# Supplied text
━━━━━━
# So many questions



## squarepeg (Jul 9, 2010)

hi tsw. i usually don't comment on topics outside of my own experience but i'll try. most of my frames were drawn on the mann lake rite cell plastic foundation although i have introduced a few foundationless frames in my brood boxes from time to time.

as far as putting an empty box in between 2 boxes of comb, when i tried that with foundation only frames it didn't work out so well. i believe it caused backfilling below the empty box and ultimately led to swarming.

if you are all foundationless, it might work better if you put the empty box on top, and bring up a few frames from the lower boxes to encourage them to get started up there, while putting your new empty frames in the lower boxes for them to get drawn down there.

matt davey has shown that it works well to put your new empty frames just outside of the brood frames in the lower boxes. try searching for 'opening up the sides'.

i'm not against foundationless, but crushing all that comb each year seems like it would be too much of a set back for me. having drawn comb is pretty important when it comes to swarm prevention if you are practicing anything like walt wright's checkerboarding.

the honey yield is also likely to be measurably more if there is already comb to fill vs. having the bees utilize resources to draw more comb. the rite cell allows for a pretty hard spinning in the extractor, although i think mike bush has reported that he doesn't have too much trouble extracting his foundationless frames.


----------



## TSWisla (Nov 13, 2014)

That is excellent advice. Thank you.


----------



## beepro (Dec 31, 2012)

Haven't you heard that drawn comb is weight much like gold to a 
beekeeper, especially a new one? Many will not sell their drawn comb.
Some are looking at a steep price per frame say $25 each. Besides, they
are good for expansion too.


----------



## libhart (Apr 22, 2010)

If you're in regular lang frames, there's no need to crush and strain. Extract them. My only experience is with mediums, but as long as the comb is attached along most of the sides of the frames and at least at a couple points on the bottom bar they'll extract just fine. If you have them wired (meaning wire them and let the bees build the comb around the wire) that would be even better. I've extracted many mediums this way and only maybe 1 blows out each season. You then have foundationless comb to give back to your bees, to make splits, to give to swarms, etc.


----------



## beepro (Dec 31, 2012)

And to prevent any possible blow out I also put a 
rubber band or 2 around the frame to hold the new fragile comb in.
With the older comb I don't have to do this if they are well attached to
the frame.


----------



## shinbone (Jul 5, 2011)

"_ Can I insert an empty super between the bottom (brood) super and top super?_"

I think the main thing you have to watch for is to not split the brood nest, which is a concern when inserting a super _between_ two other supers.


----------



## lharder (Mar 21, 2015)

So far with my 2 years experience with foundationless, there is a bit of seasonality to the whole comb management thing. 

In the spring, they make nice brood comb. Add a box above the brood nest bring a couple of combs of brood up, put foundationless on either side with some plastic frames. They will want to fill that box up with brood comb. Poke your head in and its easy enough to manage. If the colony is nice and strong, you can make small gaps in the brood nest where they will build immediately. 

Once nectar is being stored, then any frames with nectar go to a top box, the remainder of empty boxes filled with empty frames checkerboarded with plastic. Instead of pyramiding brood up, they are pyramided down. When its warm you can be more aggressive with checkerboarding brood. Once you start extracting you can return comb above the brood nest. At least that is my take on it this year.
━━━━━━
# Dataset records
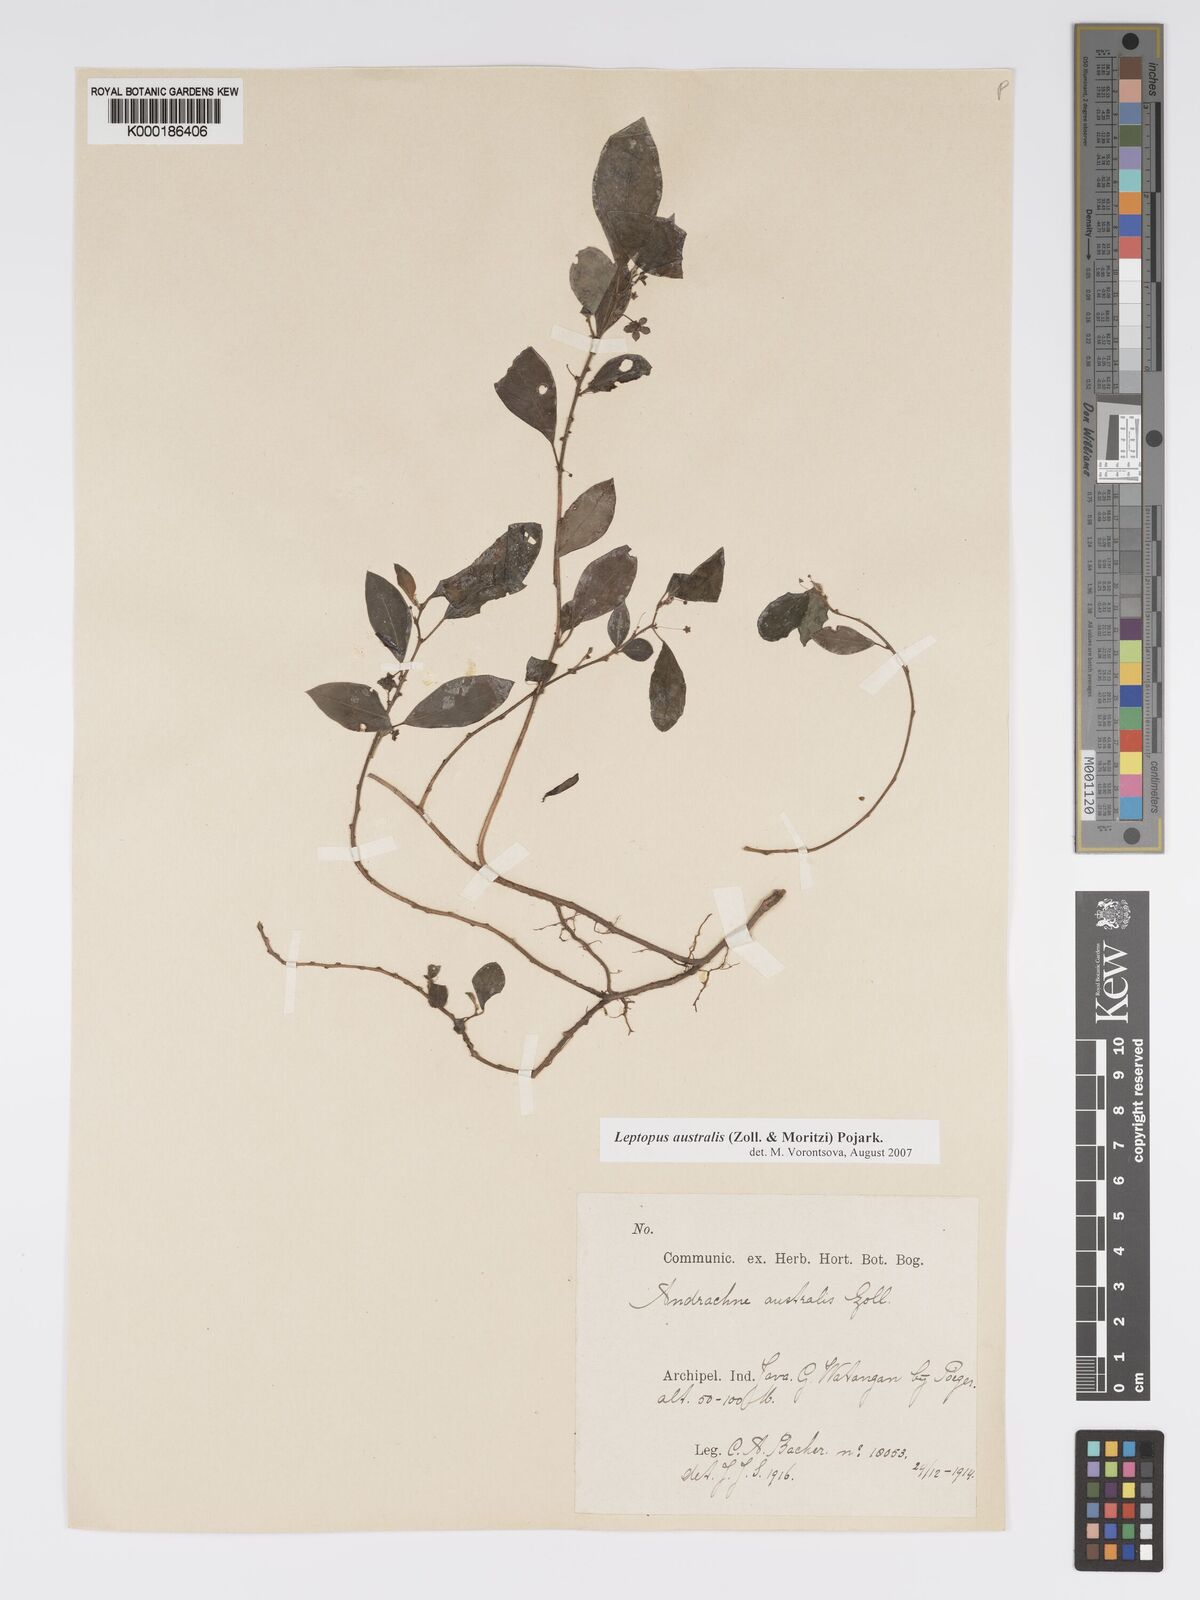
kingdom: Plantae
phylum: Tracheophyta
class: Magnoliopsida
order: Malpighiales
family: Phyllanthaceae
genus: Leptopus
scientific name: Leptopus australis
━━━━━━
# Set exercise 1
In the beekeeping thread, rewrite everything from "## squarepeg (Jul" down to "led to swarming.", putting "absconding" in place of "swarming".
# Set exercise 2
Answer these about the beekeeping thread:
(a) On what foundation were most of squarepeg's frames drawn?
(b) What price per frame does beepro mention for drawn comb?
(c) About how many mediums does libhart say blow out each season?

# Task response 1
## squarepeg (Jul 9, 2010)

hi tsw. i usually don't comment on topics outside of my own experience but i'll try. most of my frames were drawn on the mann lake rite cell plastic foundation although i have introduced a few foundationless frames in my brood boxes from time to time.

as far as putting an empty box in between 2 boxes of comb, when i tried that with foundation only frames it didn't work out so well. i believe it caused backfilling below the empty box and ultimately led to absconding.

# Task response 2
(a) Mann Lake Rite Cell plastic foundation
(b) $25 each
(c) Maybe 1